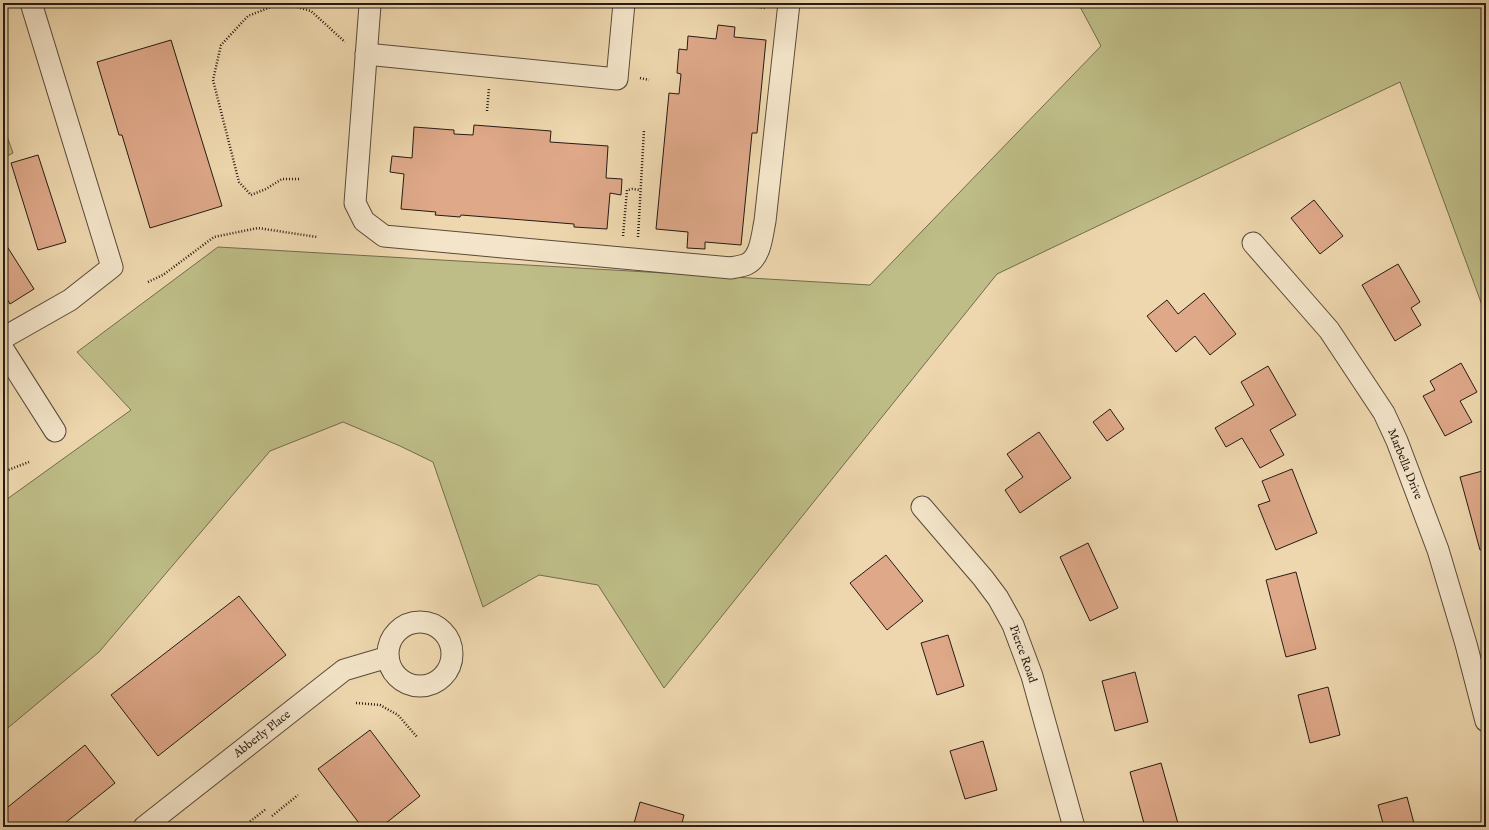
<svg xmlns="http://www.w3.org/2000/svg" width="1489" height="830" font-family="'IM FELL English',serif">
	<rect width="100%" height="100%" fill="#eed7ae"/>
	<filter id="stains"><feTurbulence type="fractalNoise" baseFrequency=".005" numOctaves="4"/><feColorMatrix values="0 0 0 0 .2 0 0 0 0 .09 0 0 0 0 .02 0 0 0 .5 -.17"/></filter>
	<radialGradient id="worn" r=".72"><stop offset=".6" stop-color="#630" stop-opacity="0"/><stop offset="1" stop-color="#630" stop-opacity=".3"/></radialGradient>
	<g fill="#bebd87" stroke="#726c4e">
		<polygon points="1078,3 1486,3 1486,316 1400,82 997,274 664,688 598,585 539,575 483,607 433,462 400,446 343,422 270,451 99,652 3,732 3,502 131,410 77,352 218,247 870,285 1101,46"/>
		<polygon points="3,125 13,153 3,158"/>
	</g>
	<g fill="#dea889" stroke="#261b14">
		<polygon points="718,25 735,27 734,37 766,40 757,133 752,133 741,245 705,242 705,249 687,248 688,232 656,229 669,93 679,94 681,74 677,73 679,49 687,50 688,36 716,39"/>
		<polygon points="171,40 222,206 150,228 122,135 119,135 97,62"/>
		<polygon points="474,125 551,131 550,142 608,146 606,178 622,179 621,195 610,193 607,229 574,227 574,224 461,215 460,217 435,215 436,212 401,209 404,174 390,172 392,156 412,158 414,127 454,130 454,134 473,135"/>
		<polygon points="38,155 66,242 38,250 11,163"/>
		<polygon points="1314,200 1343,236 1320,254 1291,218"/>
		<polygon points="3,240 34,289 10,304 3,292"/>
		<polygon points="1398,264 1420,302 1411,308 1421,325 1395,341 1362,285"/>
		<polygon points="1204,293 1236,334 1210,355 1195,336 1176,352 1147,316 1167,300 1178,314"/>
		<polygon points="1461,363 1477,392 1460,401 1472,422 1445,436 1423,396 1435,390 1430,381"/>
		<polygon points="1268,366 1296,415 1270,430 1284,455 1260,468 1242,438 1226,447 1215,428 1254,405 1241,382"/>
		<polygon points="1110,409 1124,429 1107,441 1093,422"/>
		<polygon points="1039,432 1071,478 1020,513 1005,490 1023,477 1007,454"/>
		<polygon points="1292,469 1317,533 1276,550 1258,505 1270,501 1262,481"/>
		<polygon points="1486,470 1486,548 1480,550 1460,477"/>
		<polygon points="1088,543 1118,608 1090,621 1060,557"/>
		<polygon points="886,555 923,601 887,630 850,583"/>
		<polygon points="1296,572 1316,649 1286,657 1266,580"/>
		<polygon points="239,596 286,655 158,756 111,695"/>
		<polygon points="948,635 964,686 937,695 921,643"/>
		<polygon points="1135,672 1148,722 1115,731 1102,681"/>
		<polygon points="1328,687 1340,735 1310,743 1298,695"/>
		<polygon points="370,730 420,796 381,827 362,827 318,769"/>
		<polygon points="983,741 997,790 965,799 950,751"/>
		<polygon points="85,745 115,783 60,827 3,827 3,811"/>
		<polygon points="1161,763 1179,827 1145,827 1130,772"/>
		<polygon points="1407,797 1415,827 1384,827 1378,805"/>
		<polygon points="640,802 684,815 681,827 633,827"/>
	</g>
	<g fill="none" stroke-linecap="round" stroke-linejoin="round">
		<defs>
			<g id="minor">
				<path d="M 370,5 L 355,203 L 364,221 L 384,236 L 731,268 C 736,267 743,266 747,264 C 761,257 762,235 765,221 L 789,3"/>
				<polyline points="366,54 617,79 624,3"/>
				<polyline points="1253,243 1329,330 1384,413 1397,441 1438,550 1466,644 1486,721"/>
				<polyline points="3,338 70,300 112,267 31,3"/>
				<polyline points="3,349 55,431"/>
				<polyline points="922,507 983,578 998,598 1013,625 1032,676 1074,827"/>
				<circle cx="420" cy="654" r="32"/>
				<polyline points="144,827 344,670 388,657"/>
			</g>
		</defs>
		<use href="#minor" stroke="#584a3a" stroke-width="23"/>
		<g stroke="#261b14" stroke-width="2.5" stroke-dasharray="1 2" stroke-linecap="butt">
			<polyline points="281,3 248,16 221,45 213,80 239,182 251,195 266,189 282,179 301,179"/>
			<polyline points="283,3 311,11 345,42"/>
			<polyline points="716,3 765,8"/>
			<polyline points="640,78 649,80"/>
			<polyline points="487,111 489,88"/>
			<polyline points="623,236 627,190 632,189 640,190"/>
			<polyline points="638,237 644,130"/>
			<polyline points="148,282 163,275 214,237 258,228 317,237"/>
			<polyline points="3,472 29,462"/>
			<polyline points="356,703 380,705 398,715 417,737"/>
			<polyline points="272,816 298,795"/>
			<polyline points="243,827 266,809"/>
		</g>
		<use href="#minor" stroke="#f4e5ca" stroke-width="21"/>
	</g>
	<g text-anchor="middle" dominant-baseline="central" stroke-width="4" stroke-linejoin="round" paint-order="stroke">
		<g font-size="12" fill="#261b14" stroke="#f4e5ca">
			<text transform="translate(1405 464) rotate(68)">Marbella Drive</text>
			<text transform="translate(1023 654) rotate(70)">Pierce Road</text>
			<text transform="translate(262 734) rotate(-38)">Abberly Place</text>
		</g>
	</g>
	<rect width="1489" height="830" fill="none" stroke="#eed7ae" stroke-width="16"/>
	<rect x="4" y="4" width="1481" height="822" fill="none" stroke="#261b14" stroke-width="2"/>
	<rect x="8" y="8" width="1473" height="814" fill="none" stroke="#261b14"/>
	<rect width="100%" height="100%" filter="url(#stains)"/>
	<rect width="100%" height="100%" fill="url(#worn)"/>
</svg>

------------------------------

◆ **Your assignment**: With the pictures left aside, write out all of the records above exactly.

◆ **Answer below**:
<svg xmlns="http://www.w3.org/2000/svg" width="1489" height="830" font-family="'IM FELL English',serif">
	<rect width="100%" height="100%" fill="#eed7ae"/>
	<filter id="stains"><feTurbulence type="fractalNoise" baseFrequency=".005" numOctaves="4"/><feColorMatrix values="0 0 0 0 .2 0 0 0 0 .09 0 0 0 0 .02 0 0 0 .5 -.17"/></filter>
	<radialGradient id="worn" r=".72"><stop offset=".6" stop-color="#630" stop-opacity="0"/><stop offset="1" stop-color="#630" stop-opacity=".3"/></radialGradient>
	<g fill="#bebd87" stroke="#726c4e">
		<polygon points="1078,3 1486,3 1486,316 1400,82 997,274 664,688 598,585 539,575 483,607 433,462 400,446 343,422 270,451 99,652 3,732 3,502 131,410 77,352 218,247 870,285 1101,46"/>
		<polygon points="3,125 13,153 3,158"/>
	</g>
	<g fill="#dea889" stroke="#261b14">
		<polygon points="718,25 735,27 734,37 766,40 757,133 752,133 741,245 705,242 705,249 687,248 688,232 656,229 669,93 679,94 681,74 677,73 679,49 687,50 688,36 716,39"/>
		<polygon points="171,40 222,206 150,228 122,135 119,135 97,62"/>
		<polygon points="474,125 551,131 550,142 608,146 606,178 622,179 621,195 610,193 607,229 574,227 574,224 461,215 460,217 435,215 436,212 401,209 404,174 390,172 392,156 412,158 414,127 454,130 454,134 473,135"/>
		<polygon points="38,155 66,242 38,250 11,163"/>
		<polygon points="1314,200 1343,236 1320,254 1291,218"/>
		<polygon points="3,240 34,289 10,304 3,292"/>
		<polygon points="1398,264 1420,302 1411,308 1421,325 1395,341 1362,285"/>
		<polygon points="1204,293 1236,334 1210,355 1195,336 1176,352 1147,316 1167,300 1178,314"/>
		<polygon points="1461,363 1477,392 1460,401 1472,422 1445,436 1423,396 1435,390 1430,381"/>
		<polygon points="1268,366 1296,415 1270,430 1284,455 1260,468 1242,438 1226,447 1215,428 1254,405 1241,382"/>
		<polygon points="1110,409 1124,429 1107,441 1093,422"/>
		<polygon points="1039,432 1071,478 1020,513 1005,490 1023,477 1007,454"/>
		<polygon points="1292,469 1317,533 1276,550 1258,505 1270,501 1262,481"/>
		<polygon points="1486,470 1486,548 1480,550 1460,477"/>
		<polygon points="1088,543 1118,608 1090,621 1060,557"/>
		<polygon points="886,555 923,601 887,630 850,583"/>
		<polygon points="1296,572 1316,649 1286,657 1266,580"/>
		<polygon points="239,596 286,655 158,756 111,695"/>
		<polygon points="948,635 964,686 937,695 921,643"/>
		<polygon points="1135,672 1148,722 1115,731 1102,681"/>
		<polygon points="1328,687 1340,735 1310,743 1298,695"/>
		<polygon points="370,730 420,796 381,827 362,827 318,769"/>
		<polygon points="983,741 997,790 965,799 950,751"/>
		<polygon points="85,745 115,783 60,827 3,827 3,811"/>
		<polygon points="1161,763 1179,827 1145,827 1130,772"/>
		<polygon points="1407,797 1415,827 1384,827 1378,805"/>
		<polygon points="640,802 684,815 681,827 633,827"/>
	</g>
	<g fill="none" stroke-linecap="round" stroke-linejoin="round">
		<defs>
			<g id="minor">
				<path d="M 370,5 L 355,203 L 364,221 L 384,236 L 731,268 C 736,267 743,266 747,264 C 761,257 762,235 765,221 L 789,3"/>
				<polyline points="366,54 617,79 624,3"/>
				<polyline points="1253,243 1329,330 1384,413 1397,441 1438,550 1466,644 1486,721"/>
				<polyline points="3,338 70,300 112,267 31,3"/>
				<polyline points="3,349 55,431"/>
				<polyline points="922,507 983,578 998,598 1013,625 1032,676 1074,827"/>
				<circle cx="420" cy="654" r="32"/>
				<polyline points="144,827 344,670 388,657"/>
			</g>
		</defs>
		<use href="#minor" stroke="#584a3a" stroke-width="23"/>
		<g stroke="#261b14" stroke-width="2.5" stroke-dasharray="1 2" stroke-linecap="butt">
			<polyline points="281,3 248,16 221,45 213,80 239,182 251,195 266,189 282,179 301,179"/>
			<polyline points="283,3 311,11 345,42"/>
			<polyline points="716,3 765,8"/>
			<polyline points="640,78 649,80"/>
			<polyline points="487,111 489,88"/>
			<polyline points="623,236 627,190 632,189 640,190"/>
			<polyline points="638,237 644,130"/>
			<polyline points="148,282 163,275 214,237 258,228 317,237"/>
			<polyline points="3,472 29,462"/>
			<polyline points="356,703 380,705 398,715 417,737"/>
			<polyline points="272,816 298,795"/>
			<polyline points="243,827 266,809"/>
		</g>
		<use href="#minor" stroke="#f4e5ca" stroke-width="21"/>
	</g>
	<g text-anchor="middle" dominant-baseline="central" stroke-width="4" stroke-linejoin="round" paint-order="stroke">
		<g font-size="12" fill="#261b14" stroke="#f4e5ca">
			<text transform="translate(1405 464) rotate(68)">Marbella Drive</text>
			<text transform="translate(1023 654) rotate(70)">Pierce Road</text>
			<text transform="translate(262 734) rotate(-38)">Abberly Place</text>
		</g>
	</g>
	<rect width="1489" height="830" fill="none" stroke="#eed7ae" stroke-width="16"/>
	<rect x="4" y="4" width="1481" height="822" fill="none" stroke="#261b14" stroke-width="2"/>
	<rect x="8" y="8" width="1473" height="814" fill="none" stroke="#261b14"/>
	<rect width="100%" height="100%" filter="url(#stains)"/>
	<rect width="100%" height="100%" fill="url(#worn)"/>
</svg>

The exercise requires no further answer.